4.4. Parietal Alpha Asymmetry Model
This model indicated that deficits in gait/balance (MDS-UPDRS II) are inversely associated with alpha asymmetry (like rest tremor persistence in the frontal model), reinforcing that reduced asymmetry may reflect a worse motor outcome in PD. Different from the previous model, the level of physical activity (active in comparison to irregularly active) and the male sex were associated with lower alpha asymmetry. This inversion may be explained by brain region dynamics; that is, it is possible that physical activity and sex-related covariates may modulate alpha activity differently throughout brain regions.
A correction for multiple comparisons was applied to reduce the risk of false positives and aid interpretation. The alpha central and parietal models remained significant after correction, while some variables in the frontal models no longer showed significant results. However, this should be interpreted with caution, as this study is essentially exploratory, and some effects may be subtle to detect.

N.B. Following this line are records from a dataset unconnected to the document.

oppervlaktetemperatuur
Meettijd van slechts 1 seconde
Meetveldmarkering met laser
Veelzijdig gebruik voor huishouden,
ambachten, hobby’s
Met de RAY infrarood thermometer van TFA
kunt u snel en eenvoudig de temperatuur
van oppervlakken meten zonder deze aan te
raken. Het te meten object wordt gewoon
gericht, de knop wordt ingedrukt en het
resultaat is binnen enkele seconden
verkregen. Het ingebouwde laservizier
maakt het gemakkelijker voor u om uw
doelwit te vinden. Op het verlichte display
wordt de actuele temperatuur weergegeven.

For example, the independent variables in the frontal models showed small to medium effect sizes for which the statistical power of the analyses may not have been sufficient (around 50%).
4.5. Strengths and Limitations
These findings warrant further investigation in future confirmatory studies. The limitations of this study are related to the cross-sectional design and small sample size, though it still provides important insights regarding associations. Given the sample size, the multivariate models had to be limited in the number of independent variables to respect modeling assumptions, which restricted our analysis. Yet, both unadjusted and adjusted models show a robust result with no significant differences, which strengthens the conclusions. Despite those limitations, in this study, we observed a difference in alpha asymmetry between groups and the associations between EEG oscillations asymmetries and relevant clinical outcomes.